_SOURCE PASSAGE:_
We’ve all heard the statistics. Roughly 20% of teens suffer from a mental illness. Suicide is the third leading cause of death in those aged 15-29. In fact, in 2023, 1 in 5 U.S. high schoolers reported seriously considering committing suicide. But that’s all that ever seems to come from these statistics: hearing about them. Over, and over, and over again, until they all just begin to lose meaning. And sure, there has been a somewhat marginal increase in teenagers receiving therapy. But this reflects an increased proactiveness among the public to take into account mental health in the scope of their health in general, rather than a direct effect of public policy, especially in education.
In the realm of government that makes decisions about our schools, there seems to be a sentiment that the best and most efficient way to address mental health is by increasing awareness. There has been an integration into curricula across the country of concepts of mental health, including warning signs of mental illnesses and ways to approach them. They were not wrong in assuming this. However, mental health has been a concept for nearly 120 years, since its popularization by psychiatric patient Clifford Beers and his Mental Hygiene Movement in 1908.

_GIVEN INFORMATION:_
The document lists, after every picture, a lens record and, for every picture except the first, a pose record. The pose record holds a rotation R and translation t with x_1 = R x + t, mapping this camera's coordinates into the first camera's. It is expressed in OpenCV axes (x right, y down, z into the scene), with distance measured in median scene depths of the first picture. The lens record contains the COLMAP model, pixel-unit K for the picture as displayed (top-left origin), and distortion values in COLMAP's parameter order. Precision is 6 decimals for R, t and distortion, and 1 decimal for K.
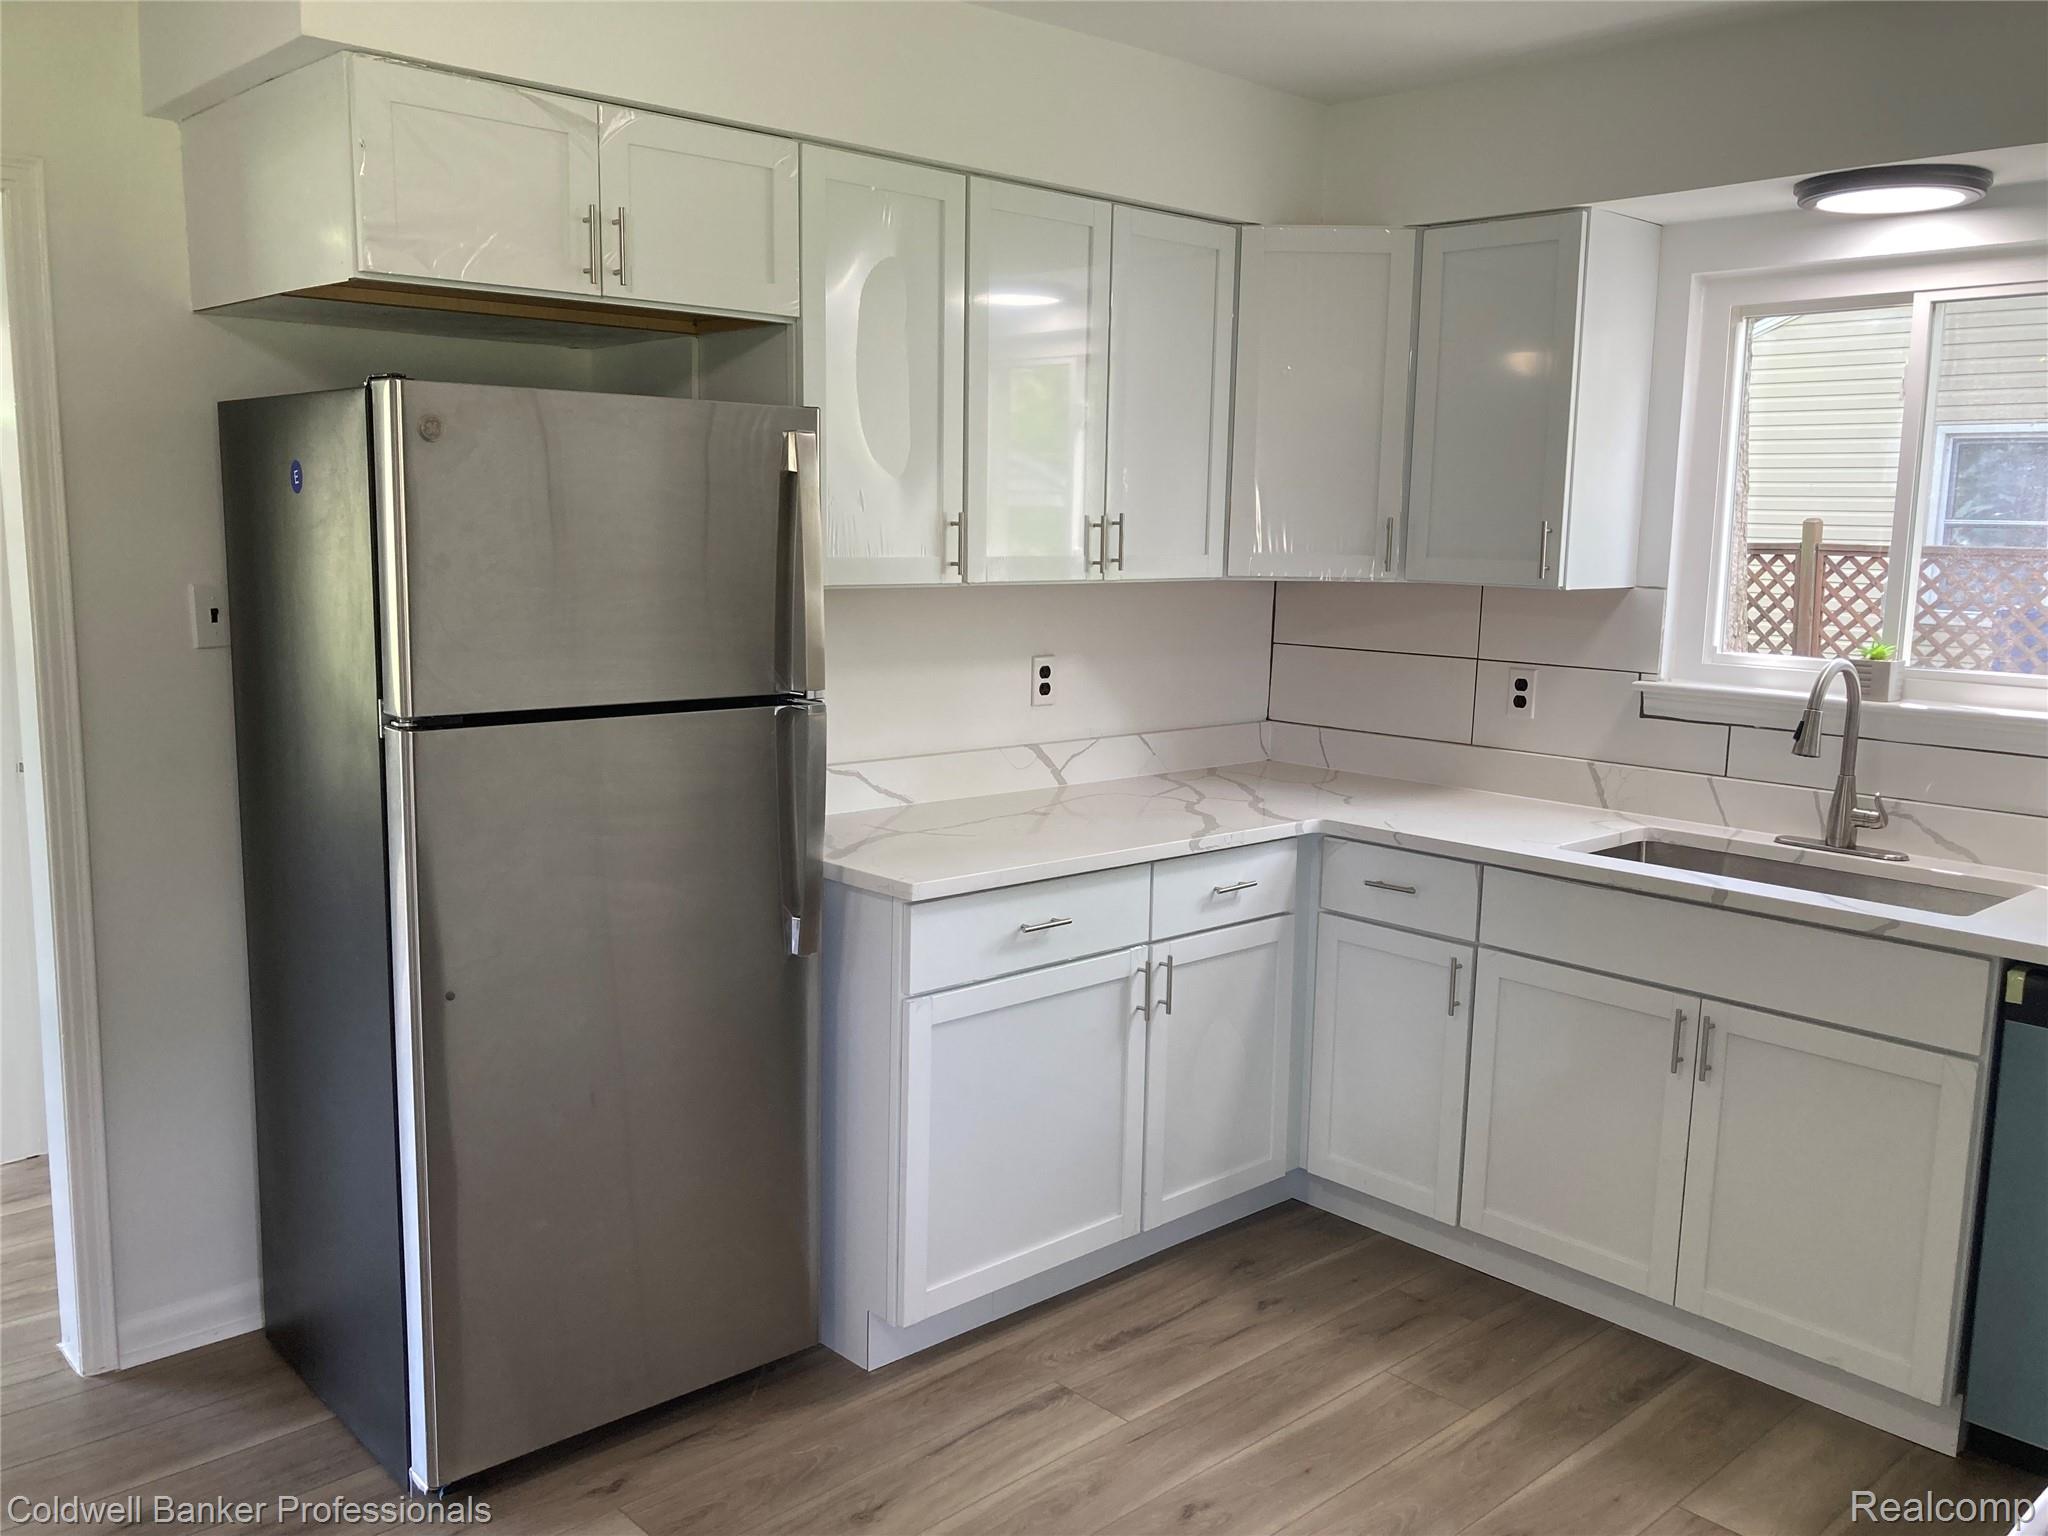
lens RADIAL K [[1677.5, 0, 1021.1], [0, 1677.5, 767.1], [0, 0, 1]] dist [0.032258, -0.042487]
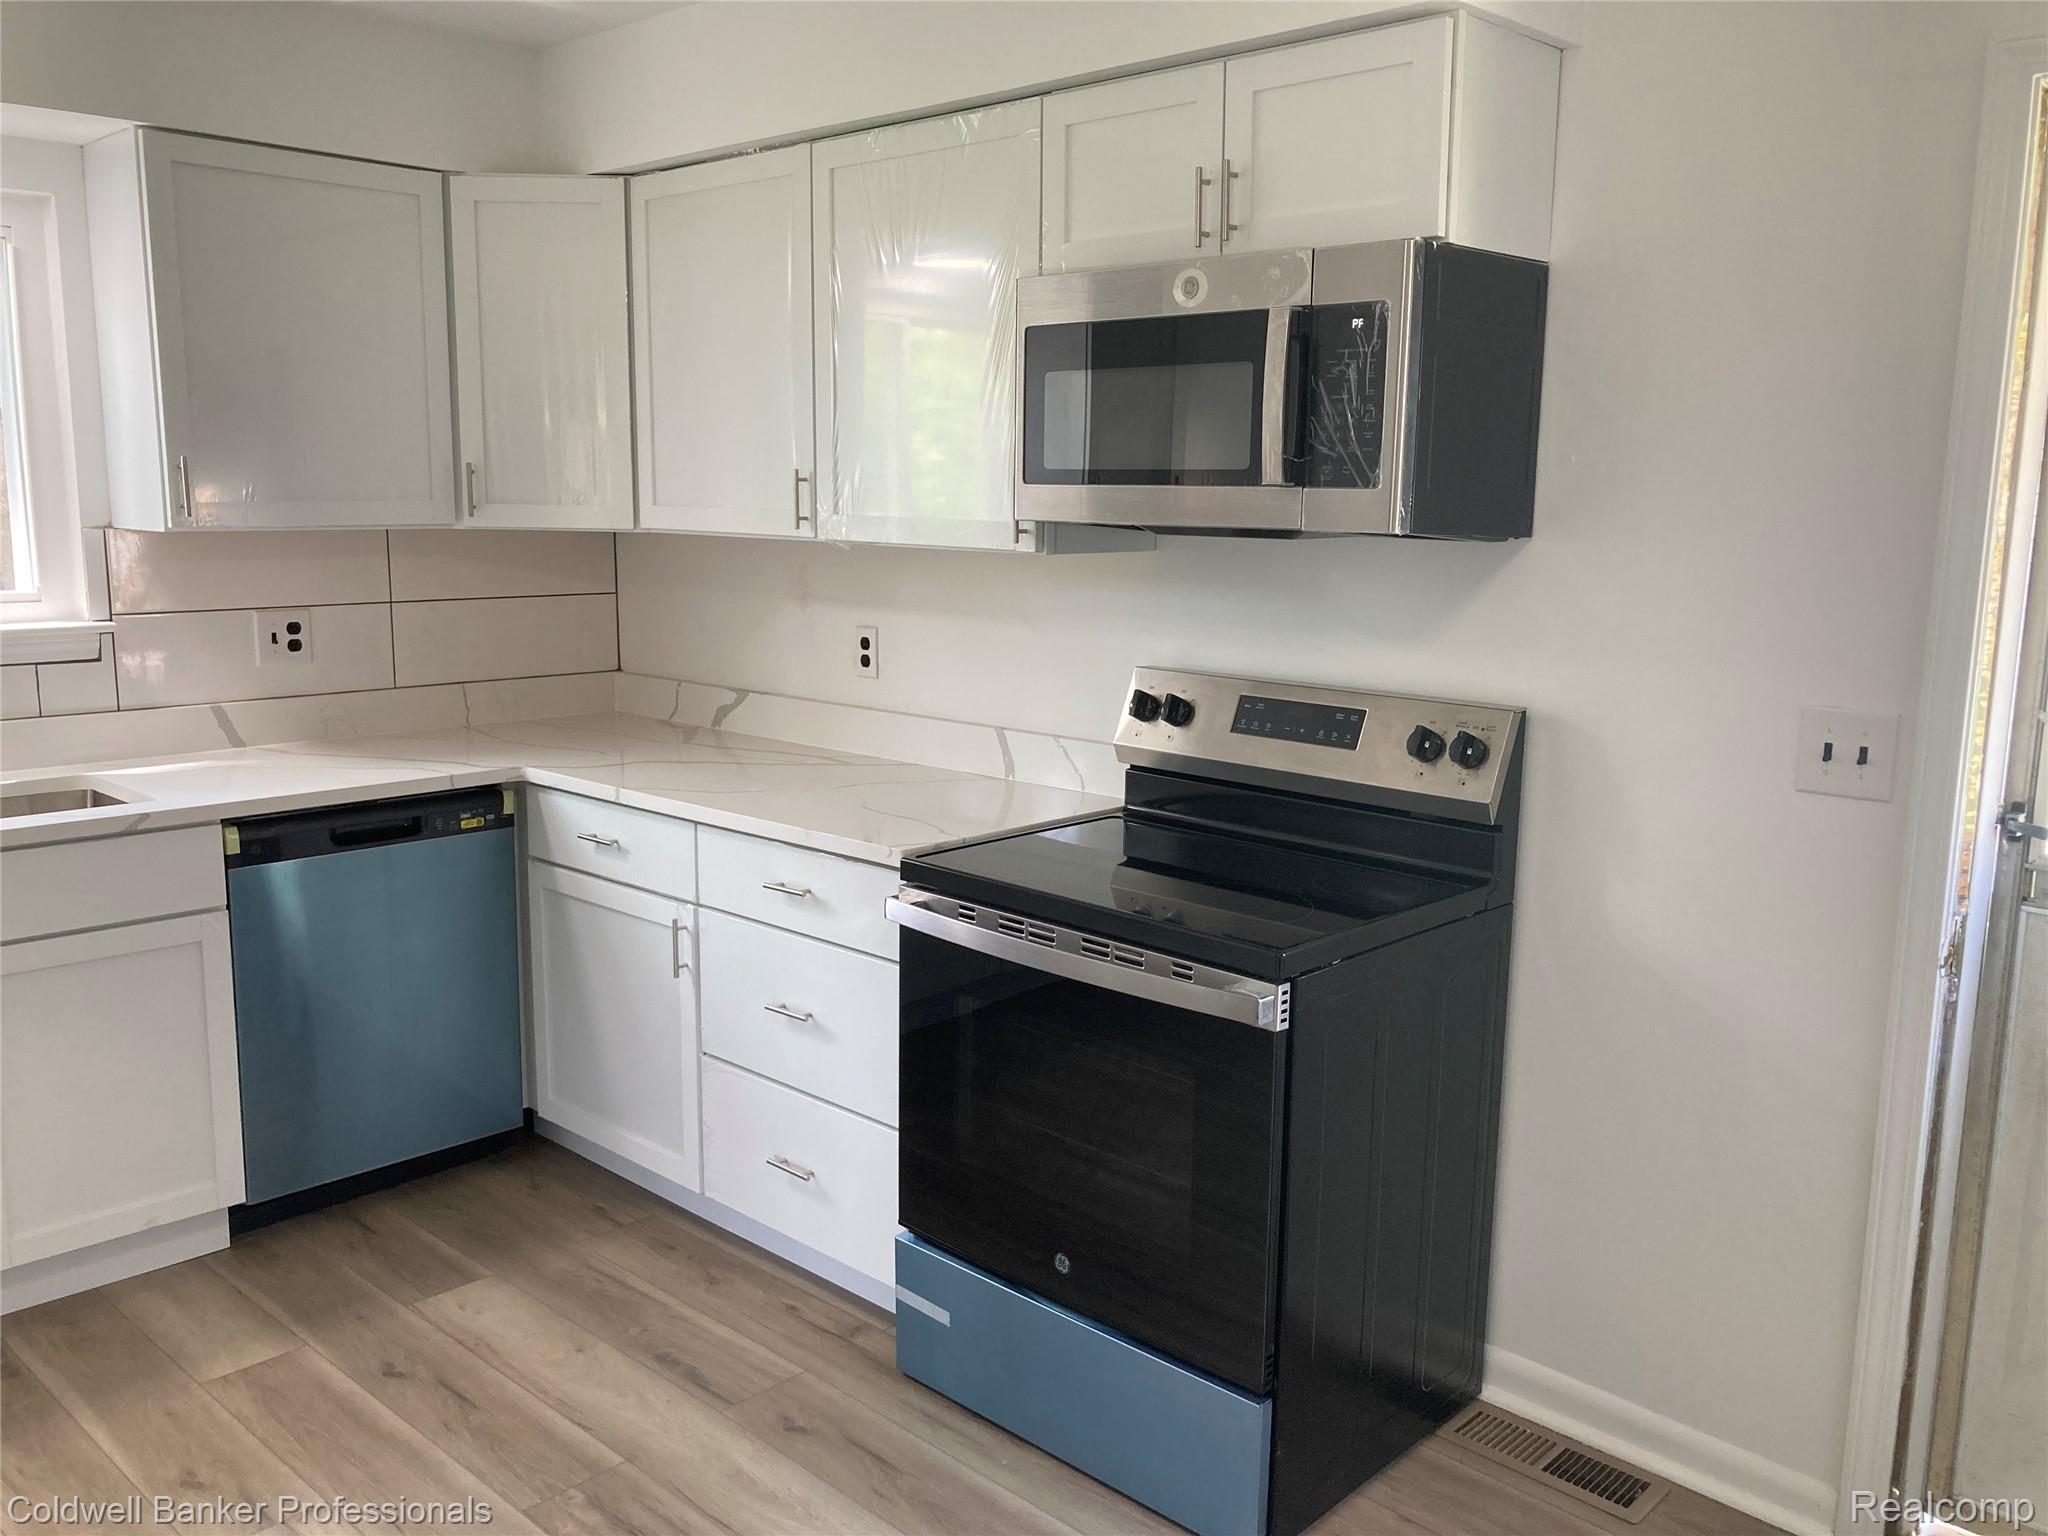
lens RADIAL K [[1677.5, 0, 1025.7], [0, 1677.5, 763.0], [0, 0, 1]] dist [0.032258, -0.042487]
pose [[-0.053708, -0.185703, 0.981137, -0.518915], [0.130511, 0.972821, 0.191274, -0.067813], [-0.989991, 0.138322, -0.028012, 0.391374]]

_WHAT NEEDS TO BE DONE:_ Can you return the whole passage on teen mental health and schools, word for word? Nothing in the listing matters here.

_SOLUTION TO THIS TASK:_
We’ve all heard the statistics. Roughly 20% of teens suffer from a mental illness. Suicide is the third leading cause of death in those aged 15-29. In fact, in 2023, 1 in 5 U.S. high schoolers reported seriously considering committing suicide. But that’s all that ever seems to come from these statistics: hearing about them. Over, and over, and over again, until they all just begin to lose meaning. And sure, there has been a somewhat marginal increase in teenagers receiving therapy. But this reflects an increased proactiveness among the public to take into account mental health in the scope of their health in general, rather than a direct effect of public policy, especially in education.
In the realm of government that makes decisions about our schools, there seems to be a sentiment that the best and most efficient way to address mental health is by increasing awareness. There has been an integration into curricula across the country of concepts of mental health, including warning signs of mental illnesses and ways to approach them. They were not wrong in assuming this. However, mental health has been a concept for nearly 120 years, since its popularization by psychiatric patient Clifford Beers and his Mental Hygiene Movement in 1908.